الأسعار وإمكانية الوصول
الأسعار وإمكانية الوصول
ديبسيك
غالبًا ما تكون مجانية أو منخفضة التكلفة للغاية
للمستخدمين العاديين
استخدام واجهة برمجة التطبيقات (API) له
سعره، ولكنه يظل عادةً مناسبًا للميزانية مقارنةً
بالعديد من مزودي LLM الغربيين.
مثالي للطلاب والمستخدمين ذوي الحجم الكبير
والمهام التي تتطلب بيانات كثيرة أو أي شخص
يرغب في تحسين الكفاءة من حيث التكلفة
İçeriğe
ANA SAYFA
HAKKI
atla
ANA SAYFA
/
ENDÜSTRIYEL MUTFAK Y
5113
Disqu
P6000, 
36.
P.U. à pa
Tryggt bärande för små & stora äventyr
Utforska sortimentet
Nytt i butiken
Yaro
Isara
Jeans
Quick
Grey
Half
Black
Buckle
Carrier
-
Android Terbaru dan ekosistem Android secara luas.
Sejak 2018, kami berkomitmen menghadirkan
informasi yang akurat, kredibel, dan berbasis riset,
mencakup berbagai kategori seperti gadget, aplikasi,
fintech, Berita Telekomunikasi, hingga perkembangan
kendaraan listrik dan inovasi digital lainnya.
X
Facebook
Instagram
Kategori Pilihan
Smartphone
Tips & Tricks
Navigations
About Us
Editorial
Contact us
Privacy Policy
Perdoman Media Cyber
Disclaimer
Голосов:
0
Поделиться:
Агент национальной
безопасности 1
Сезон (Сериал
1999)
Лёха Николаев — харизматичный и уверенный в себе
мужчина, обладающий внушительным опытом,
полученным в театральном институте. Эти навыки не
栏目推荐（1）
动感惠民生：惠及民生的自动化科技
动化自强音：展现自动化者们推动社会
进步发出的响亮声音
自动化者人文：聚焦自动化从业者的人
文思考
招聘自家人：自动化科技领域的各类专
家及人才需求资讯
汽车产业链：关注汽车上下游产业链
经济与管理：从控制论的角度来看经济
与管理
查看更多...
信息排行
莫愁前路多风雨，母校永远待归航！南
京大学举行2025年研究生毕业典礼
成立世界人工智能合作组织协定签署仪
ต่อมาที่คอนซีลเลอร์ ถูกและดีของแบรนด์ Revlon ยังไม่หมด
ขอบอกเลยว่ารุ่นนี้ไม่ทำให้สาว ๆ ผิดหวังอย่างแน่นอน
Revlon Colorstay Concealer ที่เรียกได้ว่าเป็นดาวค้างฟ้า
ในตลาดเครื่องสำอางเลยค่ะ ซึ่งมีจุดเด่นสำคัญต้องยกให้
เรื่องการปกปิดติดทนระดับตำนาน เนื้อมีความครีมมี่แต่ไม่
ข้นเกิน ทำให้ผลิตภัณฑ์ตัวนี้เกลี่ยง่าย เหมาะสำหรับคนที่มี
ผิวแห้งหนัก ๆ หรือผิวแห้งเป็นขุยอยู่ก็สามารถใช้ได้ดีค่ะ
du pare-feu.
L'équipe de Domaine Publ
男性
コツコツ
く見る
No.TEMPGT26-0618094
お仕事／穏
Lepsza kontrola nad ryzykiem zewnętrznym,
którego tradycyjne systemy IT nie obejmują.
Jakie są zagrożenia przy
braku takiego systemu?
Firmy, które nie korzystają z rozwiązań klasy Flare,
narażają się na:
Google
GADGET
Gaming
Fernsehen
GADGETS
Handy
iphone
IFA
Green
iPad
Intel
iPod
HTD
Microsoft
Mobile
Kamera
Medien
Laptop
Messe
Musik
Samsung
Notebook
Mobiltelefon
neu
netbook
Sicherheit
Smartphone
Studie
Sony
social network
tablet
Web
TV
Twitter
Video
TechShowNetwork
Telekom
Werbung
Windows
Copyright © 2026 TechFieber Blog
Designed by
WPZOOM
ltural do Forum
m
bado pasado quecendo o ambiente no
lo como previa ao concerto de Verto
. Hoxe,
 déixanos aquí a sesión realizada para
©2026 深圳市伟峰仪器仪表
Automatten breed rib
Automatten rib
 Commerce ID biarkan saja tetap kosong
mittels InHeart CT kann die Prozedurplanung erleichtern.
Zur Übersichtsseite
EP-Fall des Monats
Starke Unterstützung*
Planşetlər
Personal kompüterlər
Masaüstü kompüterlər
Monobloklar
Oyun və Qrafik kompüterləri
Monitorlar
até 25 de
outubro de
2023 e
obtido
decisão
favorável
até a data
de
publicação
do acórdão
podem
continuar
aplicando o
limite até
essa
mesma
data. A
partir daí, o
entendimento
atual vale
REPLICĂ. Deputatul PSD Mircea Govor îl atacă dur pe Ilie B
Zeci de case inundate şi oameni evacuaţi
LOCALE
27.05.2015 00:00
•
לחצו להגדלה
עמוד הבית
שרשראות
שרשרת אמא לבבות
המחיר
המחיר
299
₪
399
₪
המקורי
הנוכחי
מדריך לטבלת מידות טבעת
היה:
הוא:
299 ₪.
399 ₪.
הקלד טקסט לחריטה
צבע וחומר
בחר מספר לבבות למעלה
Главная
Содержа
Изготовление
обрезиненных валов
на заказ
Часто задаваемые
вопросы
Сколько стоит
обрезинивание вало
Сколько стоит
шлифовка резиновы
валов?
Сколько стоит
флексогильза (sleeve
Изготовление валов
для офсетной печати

(WHAT YOU NEED TO DO): Repeat every line of the records from the first one through the line containing "ในตลาดเครื่องส", including both of those lines.

(RESPONSE TO THE TASK):
الأسعار وإمكانية الوصول
الأسعار وإمكانية الوصول
ديبسيك
غالبًا ما تكون مجانية أو منخفضة التكلفة للغاية
للمستخدمين العاديين
استخدام واجهة برمجة التطبيقات (API) له
سعره، ولكنه يظل عادةً مناسبًا للميزانية مقارنةً
بالعديد من مزودي LLM الغربيين.
مثالي للطلاب والمستخدمين ذوي الحجم الكبير
والمهام التي تتطلب بيانات كثيرة أو أي شخص
يرغب في تحسين الكفاءة من حيث التكلفة
İçeriğe
ANA SAYFA
HAKKI
atla
ANA SAYFA
/
ENDÜSTRIYEL MUTFAK Y
5113
Disqu
P6000, 
36.
P.U. à pa
Tryggt bärande för små & stora äventyr
Utforska sortimentet
Nytt i butiken
Yaro
Isara
Jeans
Quick
Grey
Half
Black
Buckle
Carrier
-
Android Terbaru dan ekosistem Android secara luas.
Sejak 2018, kami berkomitmen menghadirkan
informasi yang akurat, kredibel, dan berbasis riset,
mencakup berbagai kategori seperti gadget, aplikasi,
fintech, Berita Telekomunikasi, hingga perkembangan
kendaraan listrik dan inovasi digital lainnya.
X
Facebook
Instagram
Kategori Pilihan
Smartphone
Tips & Tricks
Navigations
About Us
Editorial
Contact us
Privacy Policy
Perdoman Media Cyber
Disclaimer
Голосов:
0
Поделиться:
Агент национальной
безопасности 1
Сезон (Сериал
1999)
Лёха Николаев — харизматичный и уверенный в себе
мужчина, обладающий внушительным опытом,
полученным в театральном институте. Эти навыки не
栏目推荐（1）
动感惠民生：惠及民生的自动化科技
动化自强音：展现自动化者们推动社会
进步发出的响亮声音
自动化者人文：聚焦自动化从业者的人
文思考
招聘自家人：自动化科技领域的各类专
家及人才需求资讯
汽车产业链：关注汽车上下游产业链
经济与管理：从控制论的角度来看经济
与管理
查看更多...
信息排行
莫愁前路多风雨，母校永远待归航！南
京大学举行2025年研究生毕业典礼
成立世界人工智能合作组织协定签署仪
ต่อมาที่คอนซีลเลอร์ ถูกและดีของแบรนด์ Revlon ยังไม่หมด
ขอบอกเลยว่ารุ่นนี้ไม่ทำให้สาว ๆ ผิดหวังอย่างแน่นอน
Revlon Colorstay Concealer ที่เรียกได้ว่าเป็นดาวค้างฟ้า
ในตลาดเครื่องสำอางเลยค่ะ ซึ่งมีจุดเด่นสำคัญต้องยกให้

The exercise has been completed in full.